## PAGE EXTRACT
=== Section Start ===
In [None]:
!pip -q install datasets accelerate transformers==4.56.2 trl==0.22.2 peft bitsandbytes

In [None]:
import time, torch
from datasets import load_dataset
from transformers import AutoTokenizer, AutoModelForCausalLM, BitsAndBytesConfig
from peft import LoraConfig, get_peft_model, prepare_model_for_kbit_training
from trl import SFTTrainer, SFTConfig

In [None]:
alpaca_prompt = """Below is an instruction.

### Instruction:
{instruction}

### Input:
{input}

### Response:
"""

def prepare_dataset(n=200):
    ds = load_dataset("yahma/alpaca-cleaned", split="train").select(range(n))
    def fmt(ex):
        return {"text": alpaca_prompt.format(
            instruction=ex["instruction"],
            input=ex["input"]
        ) + ex["output"]}
    return ds.map(fmt, remove_columns=ds.column_names)

dataset = prepare_dataset()


In [None]:
bnb = BitsAndBytesConfig(load_in_4bit=True)

model_name = "TinyLlama/TinyLlama-1.1B-Chat-v1.0"
tokenizer = AutoTokenizer.from_pretrained(model_name)
tokenizer.pad_token = tokenizer.eos_token

model = AutoModelForCausalLM.from_pretrained(
    model_name,
    quantization_config=bnb,
    device_map="auto",
)

model = prepare_model_for_kbit_training(model)


In [None]:
model = get_peft_model(
    model,
    LoraConfig(
        r=16,
        lora_alpha=16,
        target_modules=["q_proj","v_proj"],
        bias="none",
        task_type="CAUSAL_LM",
    )
=== Section End ===
## MATERIAL PROVIDED
=== Section Start ===
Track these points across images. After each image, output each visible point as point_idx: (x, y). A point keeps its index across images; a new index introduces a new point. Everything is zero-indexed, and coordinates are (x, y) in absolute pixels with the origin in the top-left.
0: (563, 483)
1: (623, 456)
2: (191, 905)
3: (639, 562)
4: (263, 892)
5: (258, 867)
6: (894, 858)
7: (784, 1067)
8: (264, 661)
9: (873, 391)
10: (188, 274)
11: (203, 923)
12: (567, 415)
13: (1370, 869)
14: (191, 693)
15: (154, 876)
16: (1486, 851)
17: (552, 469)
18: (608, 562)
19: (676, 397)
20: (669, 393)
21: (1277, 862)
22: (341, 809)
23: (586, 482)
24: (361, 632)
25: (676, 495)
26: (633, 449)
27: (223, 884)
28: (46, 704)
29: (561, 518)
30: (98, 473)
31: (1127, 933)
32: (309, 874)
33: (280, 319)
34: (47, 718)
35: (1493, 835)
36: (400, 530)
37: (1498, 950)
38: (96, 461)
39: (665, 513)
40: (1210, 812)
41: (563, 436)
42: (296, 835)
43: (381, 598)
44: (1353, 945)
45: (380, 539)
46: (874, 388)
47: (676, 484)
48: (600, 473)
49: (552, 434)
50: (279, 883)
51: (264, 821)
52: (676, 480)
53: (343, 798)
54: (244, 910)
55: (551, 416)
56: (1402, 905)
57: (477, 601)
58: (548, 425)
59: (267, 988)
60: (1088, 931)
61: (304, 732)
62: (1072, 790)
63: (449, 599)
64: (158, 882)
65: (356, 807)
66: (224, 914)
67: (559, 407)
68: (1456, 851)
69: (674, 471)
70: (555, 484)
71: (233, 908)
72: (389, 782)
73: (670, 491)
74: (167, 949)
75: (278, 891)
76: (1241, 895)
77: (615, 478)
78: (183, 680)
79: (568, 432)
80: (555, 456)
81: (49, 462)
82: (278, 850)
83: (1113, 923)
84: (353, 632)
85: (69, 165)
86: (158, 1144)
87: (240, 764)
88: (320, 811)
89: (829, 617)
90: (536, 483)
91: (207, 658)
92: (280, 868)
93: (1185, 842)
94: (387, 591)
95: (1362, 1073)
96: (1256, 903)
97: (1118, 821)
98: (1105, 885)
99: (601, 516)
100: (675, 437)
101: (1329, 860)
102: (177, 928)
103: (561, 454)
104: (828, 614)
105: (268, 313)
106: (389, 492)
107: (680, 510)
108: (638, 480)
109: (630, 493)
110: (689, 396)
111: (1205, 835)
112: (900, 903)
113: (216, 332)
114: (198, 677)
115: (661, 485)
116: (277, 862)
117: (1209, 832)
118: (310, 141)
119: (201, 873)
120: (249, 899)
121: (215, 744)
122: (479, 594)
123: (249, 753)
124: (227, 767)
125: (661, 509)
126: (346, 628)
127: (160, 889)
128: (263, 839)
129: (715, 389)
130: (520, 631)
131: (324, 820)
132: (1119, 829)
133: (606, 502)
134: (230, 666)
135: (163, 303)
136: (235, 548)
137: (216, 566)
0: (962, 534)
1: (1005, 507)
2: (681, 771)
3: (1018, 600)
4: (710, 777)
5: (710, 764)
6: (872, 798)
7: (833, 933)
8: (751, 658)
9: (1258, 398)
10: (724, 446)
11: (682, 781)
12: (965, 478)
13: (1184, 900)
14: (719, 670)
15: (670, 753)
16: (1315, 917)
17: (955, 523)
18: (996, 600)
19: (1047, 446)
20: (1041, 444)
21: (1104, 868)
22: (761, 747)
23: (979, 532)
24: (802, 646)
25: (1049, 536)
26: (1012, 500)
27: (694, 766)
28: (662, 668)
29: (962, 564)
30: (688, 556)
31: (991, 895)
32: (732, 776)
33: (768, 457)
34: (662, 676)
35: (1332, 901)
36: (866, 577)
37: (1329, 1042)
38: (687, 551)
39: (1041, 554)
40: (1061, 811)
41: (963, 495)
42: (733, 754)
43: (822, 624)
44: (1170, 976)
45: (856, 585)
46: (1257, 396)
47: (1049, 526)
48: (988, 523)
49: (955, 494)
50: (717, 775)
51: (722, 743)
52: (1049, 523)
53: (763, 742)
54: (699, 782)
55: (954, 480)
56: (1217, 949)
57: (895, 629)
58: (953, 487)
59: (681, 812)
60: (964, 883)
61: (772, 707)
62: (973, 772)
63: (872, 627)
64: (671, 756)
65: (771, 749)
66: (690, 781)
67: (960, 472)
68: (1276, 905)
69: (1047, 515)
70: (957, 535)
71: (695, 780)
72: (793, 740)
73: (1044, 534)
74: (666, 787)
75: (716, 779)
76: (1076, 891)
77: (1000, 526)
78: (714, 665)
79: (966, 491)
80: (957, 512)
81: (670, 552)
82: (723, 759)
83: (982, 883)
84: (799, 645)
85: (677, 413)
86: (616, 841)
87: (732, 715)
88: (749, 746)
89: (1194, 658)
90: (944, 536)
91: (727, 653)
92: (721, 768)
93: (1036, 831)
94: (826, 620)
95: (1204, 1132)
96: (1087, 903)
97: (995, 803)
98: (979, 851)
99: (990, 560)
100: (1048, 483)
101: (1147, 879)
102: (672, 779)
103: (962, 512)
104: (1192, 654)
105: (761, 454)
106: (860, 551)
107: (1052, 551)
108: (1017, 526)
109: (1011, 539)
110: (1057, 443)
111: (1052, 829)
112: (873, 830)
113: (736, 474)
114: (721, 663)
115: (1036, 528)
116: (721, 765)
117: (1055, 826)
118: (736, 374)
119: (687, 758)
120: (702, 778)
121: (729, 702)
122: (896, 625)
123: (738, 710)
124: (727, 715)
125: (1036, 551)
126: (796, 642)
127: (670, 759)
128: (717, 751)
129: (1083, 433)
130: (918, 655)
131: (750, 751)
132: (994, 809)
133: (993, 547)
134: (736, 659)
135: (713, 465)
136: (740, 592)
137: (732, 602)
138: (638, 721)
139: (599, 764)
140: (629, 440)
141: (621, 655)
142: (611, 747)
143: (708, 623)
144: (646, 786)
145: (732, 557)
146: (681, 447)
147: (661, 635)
=== Section End ===
## INSTRUCTIONS
a. In the LoRA fine-tuning notebook, what value is set for the rank `r` in the LoRA configuration?
b. Write the next part of the LoRA fine-tuning notebook, starting right after its last line of code.
The records have nothing to do with the LoRA fine-tuning notebook.

## ANSWERS PER TASK
a. 16

b.
)


In [None]:
torch.cuda.reset_peak_memory_stats()
start = time.time()

trainer = SFTTrainer(
    model=model,
    tokenizer=tokenizer,
    train_dataset=dataset,
    dataset_text_field="text",
    args=SFTConfig(
        max_steps=50,
        per_device_train_batch_size=2,
        gradient_accumulation_steps=4,
        learning_rate=2e-4,
        output_dir="hf_out",
        report_to="none",
    ),
)

trainer.train()

train_time = round(time.time() - start, 2)
train_vram = round(torch.cuda.max_memory_reserved()/1024**3, 3)


In [None]:
inputs = tokenizer("Explain LoRA simply.", return_tensors="pt").to("cuda")
torch.cuda.synchronize()
t0 = time.time()
out = model.generate(**inputs, max_new_tokens=128)
torch.cuda.synchronize()
t1 = time.time()

tokens_per_sec = round(out.shape[-1]/(t1 - t0), 2)

print("HF RESULTS")
print("Train time (sec):", train_time)
print("Peak VRAM (GB):", train_vram)
print("Tokens/sec:", tokens_per_sec)